Candide learned his optimism from Dr. Pangloss, a caricature of Newton’s rival, the seventeenth-century mathematician and philosopher Gottfried Leibniz (they invented calculus at the same time and battled for priority). Leibniz is credited by modern philosophers and cosmologists for originating the many-worlds hypothesis. He argued that God, in the act of creating the universe, had many worlds to chose from and, being omniscient and all that, picked the best possible world from the available choices. It is questionable whether Pangloss is an accurate parody of Leibniz or, more likely, of Leibniz’s zealous disciple, Christian Wolff, who did much to damage Leibniz’s reputation by simplifying his mentor’s thinking. Be that as it may, Candide lives under the tutelage of Pangloss in a richly appointed, rural German paradise—until he is kicked out.

Forced to make his way in the world, Candide sees all manner of human depredation and degradation but it all, so to speak, goes in one ear and out the other. After Lisbon is largely demolished in an earthquake (in 1755, a few years before Voltaire penned Candide), the Catholic priests decide to hold an auto-da-fe, because roasting a few people over a “slow fire” was a sure way of placating the earth from any further quaking. After the embers die down, though, another devastating quake levels the rest of the city. All is well, though, because God planned that the citizens should build a new, better city. When a storm washes a friend of Candide’s off the ship they are sailing on, Candide is reminded that this particular bit of ocean was specifically made for the drowning of the friend.
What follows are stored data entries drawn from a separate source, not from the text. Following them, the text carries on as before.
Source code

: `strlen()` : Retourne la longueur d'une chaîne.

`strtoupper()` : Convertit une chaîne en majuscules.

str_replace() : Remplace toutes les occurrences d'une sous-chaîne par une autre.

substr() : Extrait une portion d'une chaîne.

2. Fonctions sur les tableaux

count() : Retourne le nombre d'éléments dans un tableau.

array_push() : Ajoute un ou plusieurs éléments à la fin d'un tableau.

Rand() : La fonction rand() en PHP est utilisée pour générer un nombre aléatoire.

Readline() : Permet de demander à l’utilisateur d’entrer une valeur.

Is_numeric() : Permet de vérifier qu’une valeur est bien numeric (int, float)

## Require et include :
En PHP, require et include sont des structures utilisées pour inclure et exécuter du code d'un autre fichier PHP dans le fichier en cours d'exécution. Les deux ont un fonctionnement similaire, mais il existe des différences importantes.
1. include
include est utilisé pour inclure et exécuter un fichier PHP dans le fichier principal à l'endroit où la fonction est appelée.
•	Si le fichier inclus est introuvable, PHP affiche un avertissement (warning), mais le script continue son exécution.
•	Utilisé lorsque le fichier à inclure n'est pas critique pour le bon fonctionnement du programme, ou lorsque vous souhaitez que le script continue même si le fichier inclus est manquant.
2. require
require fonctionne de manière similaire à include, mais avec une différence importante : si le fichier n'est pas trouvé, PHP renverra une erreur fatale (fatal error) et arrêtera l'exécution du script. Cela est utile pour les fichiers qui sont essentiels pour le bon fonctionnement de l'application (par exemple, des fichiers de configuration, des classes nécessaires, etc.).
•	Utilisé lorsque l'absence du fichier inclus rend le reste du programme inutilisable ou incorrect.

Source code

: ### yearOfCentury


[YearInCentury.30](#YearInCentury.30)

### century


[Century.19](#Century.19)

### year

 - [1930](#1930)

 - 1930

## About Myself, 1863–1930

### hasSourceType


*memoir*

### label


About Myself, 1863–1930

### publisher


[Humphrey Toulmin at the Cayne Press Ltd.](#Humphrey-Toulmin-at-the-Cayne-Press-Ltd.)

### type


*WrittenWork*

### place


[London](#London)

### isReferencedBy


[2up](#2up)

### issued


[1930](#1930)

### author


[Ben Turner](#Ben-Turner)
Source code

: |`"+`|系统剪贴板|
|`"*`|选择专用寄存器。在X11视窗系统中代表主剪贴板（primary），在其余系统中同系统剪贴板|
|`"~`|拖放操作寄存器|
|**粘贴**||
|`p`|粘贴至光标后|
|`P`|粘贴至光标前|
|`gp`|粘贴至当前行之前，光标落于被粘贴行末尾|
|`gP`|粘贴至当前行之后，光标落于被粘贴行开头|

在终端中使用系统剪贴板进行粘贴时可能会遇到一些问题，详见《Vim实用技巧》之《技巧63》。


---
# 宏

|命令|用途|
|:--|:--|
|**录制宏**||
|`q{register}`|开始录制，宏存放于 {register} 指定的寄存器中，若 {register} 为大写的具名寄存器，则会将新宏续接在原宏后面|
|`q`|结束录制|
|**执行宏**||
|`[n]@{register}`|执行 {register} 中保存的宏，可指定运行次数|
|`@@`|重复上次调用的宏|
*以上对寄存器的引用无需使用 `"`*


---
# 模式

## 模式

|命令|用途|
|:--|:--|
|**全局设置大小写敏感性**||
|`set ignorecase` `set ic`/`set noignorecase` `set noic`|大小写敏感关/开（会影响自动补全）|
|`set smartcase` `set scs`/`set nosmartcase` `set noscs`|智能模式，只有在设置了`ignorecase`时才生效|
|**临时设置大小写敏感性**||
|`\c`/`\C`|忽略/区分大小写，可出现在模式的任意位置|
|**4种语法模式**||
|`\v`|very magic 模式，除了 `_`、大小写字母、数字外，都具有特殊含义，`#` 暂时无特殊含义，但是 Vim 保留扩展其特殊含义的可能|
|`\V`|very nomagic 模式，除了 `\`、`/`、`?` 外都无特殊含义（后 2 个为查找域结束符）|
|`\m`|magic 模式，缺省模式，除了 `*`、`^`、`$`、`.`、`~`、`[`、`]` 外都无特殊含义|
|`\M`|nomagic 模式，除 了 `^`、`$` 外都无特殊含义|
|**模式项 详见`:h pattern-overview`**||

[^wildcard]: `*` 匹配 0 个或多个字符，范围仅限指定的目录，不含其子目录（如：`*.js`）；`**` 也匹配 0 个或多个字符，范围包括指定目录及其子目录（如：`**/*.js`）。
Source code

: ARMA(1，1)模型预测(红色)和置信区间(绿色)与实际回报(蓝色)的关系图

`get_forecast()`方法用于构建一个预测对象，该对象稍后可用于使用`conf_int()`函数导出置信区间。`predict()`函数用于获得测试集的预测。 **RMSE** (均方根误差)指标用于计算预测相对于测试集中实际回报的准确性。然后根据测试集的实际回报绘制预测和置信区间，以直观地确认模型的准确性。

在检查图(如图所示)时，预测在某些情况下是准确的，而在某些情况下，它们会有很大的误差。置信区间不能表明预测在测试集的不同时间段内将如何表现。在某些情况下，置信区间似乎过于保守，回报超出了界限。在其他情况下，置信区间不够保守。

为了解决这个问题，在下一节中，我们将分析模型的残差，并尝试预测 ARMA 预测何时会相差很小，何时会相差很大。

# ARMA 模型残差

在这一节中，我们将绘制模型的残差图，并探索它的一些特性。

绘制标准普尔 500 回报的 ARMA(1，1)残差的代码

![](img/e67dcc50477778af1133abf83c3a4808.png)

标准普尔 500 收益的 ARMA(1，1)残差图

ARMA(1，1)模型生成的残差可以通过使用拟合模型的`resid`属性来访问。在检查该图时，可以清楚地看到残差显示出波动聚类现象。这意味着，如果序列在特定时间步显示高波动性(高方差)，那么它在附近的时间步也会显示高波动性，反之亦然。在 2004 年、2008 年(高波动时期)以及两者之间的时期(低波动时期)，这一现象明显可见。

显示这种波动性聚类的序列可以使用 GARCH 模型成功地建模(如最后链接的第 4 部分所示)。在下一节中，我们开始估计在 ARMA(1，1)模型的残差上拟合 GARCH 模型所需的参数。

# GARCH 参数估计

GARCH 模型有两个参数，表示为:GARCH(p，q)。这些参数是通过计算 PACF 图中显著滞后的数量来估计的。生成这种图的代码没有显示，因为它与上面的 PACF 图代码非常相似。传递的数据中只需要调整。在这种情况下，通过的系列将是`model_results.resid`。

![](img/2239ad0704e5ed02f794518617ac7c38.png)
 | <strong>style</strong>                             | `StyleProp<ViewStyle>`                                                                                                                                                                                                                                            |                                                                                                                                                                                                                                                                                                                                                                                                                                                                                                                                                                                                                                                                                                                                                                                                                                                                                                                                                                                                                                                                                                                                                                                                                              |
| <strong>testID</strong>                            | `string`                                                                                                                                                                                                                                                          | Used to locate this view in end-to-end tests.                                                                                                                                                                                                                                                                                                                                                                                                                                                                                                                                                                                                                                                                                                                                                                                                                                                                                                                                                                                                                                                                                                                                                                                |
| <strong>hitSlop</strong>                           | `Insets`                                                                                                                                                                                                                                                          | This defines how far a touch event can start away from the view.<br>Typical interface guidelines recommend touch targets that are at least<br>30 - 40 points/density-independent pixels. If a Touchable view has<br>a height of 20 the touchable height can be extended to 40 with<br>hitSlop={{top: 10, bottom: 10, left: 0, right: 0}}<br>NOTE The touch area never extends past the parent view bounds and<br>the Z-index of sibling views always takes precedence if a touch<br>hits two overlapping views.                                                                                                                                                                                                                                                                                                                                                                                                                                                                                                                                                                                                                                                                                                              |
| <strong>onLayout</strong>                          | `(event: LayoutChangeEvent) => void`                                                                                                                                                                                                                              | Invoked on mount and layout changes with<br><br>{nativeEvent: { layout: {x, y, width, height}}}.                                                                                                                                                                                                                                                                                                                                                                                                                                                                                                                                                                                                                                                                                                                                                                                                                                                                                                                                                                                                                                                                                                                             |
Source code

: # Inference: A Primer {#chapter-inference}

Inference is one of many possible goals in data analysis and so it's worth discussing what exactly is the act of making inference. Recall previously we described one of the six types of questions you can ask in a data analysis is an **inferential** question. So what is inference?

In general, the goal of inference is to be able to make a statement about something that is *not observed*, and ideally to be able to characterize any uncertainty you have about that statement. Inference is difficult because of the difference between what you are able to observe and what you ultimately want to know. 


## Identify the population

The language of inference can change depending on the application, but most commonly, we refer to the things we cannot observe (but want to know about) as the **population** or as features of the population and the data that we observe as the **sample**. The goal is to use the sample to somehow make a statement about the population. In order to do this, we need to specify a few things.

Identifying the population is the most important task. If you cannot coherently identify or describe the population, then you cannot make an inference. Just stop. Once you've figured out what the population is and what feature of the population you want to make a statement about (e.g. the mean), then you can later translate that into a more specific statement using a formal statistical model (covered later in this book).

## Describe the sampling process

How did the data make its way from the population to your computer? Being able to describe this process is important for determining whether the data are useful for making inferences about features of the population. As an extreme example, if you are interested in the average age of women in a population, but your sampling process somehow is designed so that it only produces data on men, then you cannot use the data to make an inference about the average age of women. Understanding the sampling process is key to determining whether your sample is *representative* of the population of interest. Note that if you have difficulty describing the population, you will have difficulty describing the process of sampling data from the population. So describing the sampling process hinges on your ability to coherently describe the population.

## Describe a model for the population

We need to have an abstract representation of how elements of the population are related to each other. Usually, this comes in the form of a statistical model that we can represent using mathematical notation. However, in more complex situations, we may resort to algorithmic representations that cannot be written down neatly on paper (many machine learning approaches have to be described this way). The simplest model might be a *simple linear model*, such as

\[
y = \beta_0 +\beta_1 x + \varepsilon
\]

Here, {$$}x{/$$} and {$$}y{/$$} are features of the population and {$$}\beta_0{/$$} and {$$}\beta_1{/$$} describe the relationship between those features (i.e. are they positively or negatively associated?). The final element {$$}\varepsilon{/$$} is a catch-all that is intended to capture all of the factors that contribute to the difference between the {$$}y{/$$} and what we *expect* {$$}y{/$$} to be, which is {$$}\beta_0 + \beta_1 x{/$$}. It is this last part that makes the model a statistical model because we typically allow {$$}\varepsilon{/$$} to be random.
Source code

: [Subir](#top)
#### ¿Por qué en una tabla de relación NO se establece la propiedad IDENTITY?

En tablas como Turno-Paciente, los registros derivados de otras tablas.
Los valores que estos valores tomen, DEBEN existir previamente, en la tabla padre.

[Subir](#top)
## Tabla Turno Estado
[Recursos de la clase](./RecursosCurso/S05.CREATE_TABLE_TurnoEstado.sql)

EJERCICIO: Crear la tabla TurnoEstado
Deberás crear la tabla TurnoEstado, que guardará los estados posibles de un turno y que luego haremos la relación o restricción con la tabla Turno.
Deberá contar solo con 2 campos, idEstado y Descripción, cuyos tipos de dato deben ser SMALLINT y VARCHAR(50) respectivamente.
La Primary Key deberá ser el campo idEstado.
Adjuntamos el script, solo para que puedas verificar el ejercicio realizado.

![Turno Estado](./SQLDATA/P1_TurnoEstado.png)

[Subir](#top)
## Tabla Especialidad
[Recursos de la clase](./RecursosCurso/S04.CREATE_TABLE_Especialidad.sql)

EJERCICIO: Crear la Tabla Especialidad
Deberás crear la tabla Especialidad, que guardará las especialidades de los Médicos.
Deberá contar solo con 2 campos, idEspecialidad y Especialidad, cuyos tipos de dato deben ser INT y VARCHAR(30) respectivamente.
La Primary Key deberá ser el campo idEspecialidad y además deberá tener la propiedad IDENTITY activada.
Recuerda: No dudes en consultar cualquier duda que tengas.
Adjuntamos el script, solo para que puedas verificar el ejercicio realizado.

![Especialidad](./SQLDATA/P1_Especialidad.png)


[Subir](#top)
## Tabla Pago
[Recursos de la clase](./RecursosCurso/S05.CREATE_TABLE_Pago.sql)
Panglossism, naïve optimism in the face of contradictory evidence, abounds as much (or more) today as in Voltaire’s time. This little story, written in three days, is a bracing reminder of what complete idiots most humans are. Candide has never gone out of style and appears in English in a number of translations. Cuffe’s new one is fine, respecting, as it does, some of the classic lines of the earlier translations (such as the delightful last line, “But we must tend our gardens”). Penguin’s paperback edition sports a comic-book-style cover drawn by Chris Ware (Jimmy Corrigan: the Smartest Kid on Earth) that is funny and useful. An introduction by historian Michael Wood is included as well, making for an altogether satisfying package.